** Problem to solve **
What is Bolama Island known for, according to the text on Bolama?

** Text extract **
══════════════════════════════

Bolama is the closest of the Bissagos Islands to the mainland of Guinea-Bissau. The island has a population of 6,024 (2009 census). It shares its name with ist largest settlement, the town Bolama, which is the capital of the island and the Bolama Region.

It is almost surrounded by mangrove swamps and is known for its cashew nuts.  Although often visited by local people, the island was apparently uninhabited when British colonists settled it in 1792. Following a series of failures, they abandoned the island in 1794, another colonisation attempt in 1814 also being quickly ended.

History
In 1792, Philip Beaver, an officer of the Royal Navy, led a failed attempt at resettling Black former slaves from the Americas on the island of Bulama off the coast of Portuguese Guinea. Most of the settlers died and the survivors abandoned the colony in November 1793 and made their way to Settler Town in what later became the Colony of Sierra Leone.

══════════════════════════════

Data entries:

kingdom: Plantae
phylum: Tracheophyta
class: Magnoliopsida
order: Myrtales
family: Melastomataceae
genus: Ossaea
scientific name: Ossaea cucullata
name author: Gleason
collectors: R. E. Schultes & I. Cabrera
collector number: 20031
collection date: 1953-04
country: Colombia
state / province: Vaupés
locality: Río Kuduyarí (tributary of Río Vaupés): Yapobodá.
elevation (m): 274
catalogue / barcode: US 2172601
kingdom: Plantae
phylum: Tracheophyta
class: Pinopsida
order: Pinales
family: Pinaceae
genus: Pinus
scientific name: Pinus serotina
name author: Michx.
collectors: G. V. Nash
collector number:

══════════════════════════════

** Answer for this exercise **
Its cashew nuts.